■ WHAT THIS TASK INVOLVES ■
Rewrite the lines from the one containing "What pressure does" through the end of the records, swapping "indicate" for "show" and keeping everything else the same.

-- SOURCE RECORDS follows --

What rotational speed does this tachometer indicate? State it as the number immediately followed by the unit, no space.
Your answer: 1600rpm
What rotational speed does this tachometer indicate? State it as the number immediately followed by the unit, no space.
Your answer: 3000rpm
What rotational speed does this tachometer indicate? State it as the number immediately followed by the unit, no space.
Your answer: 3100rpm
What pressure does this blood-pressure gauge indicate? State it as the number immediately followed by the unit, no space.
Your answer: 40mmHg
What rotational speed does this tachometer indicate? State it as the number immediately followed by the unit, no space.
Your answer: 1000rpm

-- SOURCE RECORDS concluded --

■ RESULT OF THE EXERCISE ■
What pressure does this blood-pressure gauge show? State it as the number immediately followed by the unit, no space.
Your answer: 40mmHg
What rotational speed does this tachometer show? State it as the number immediately followed by the unit, no space.
Your answer: 1000rpm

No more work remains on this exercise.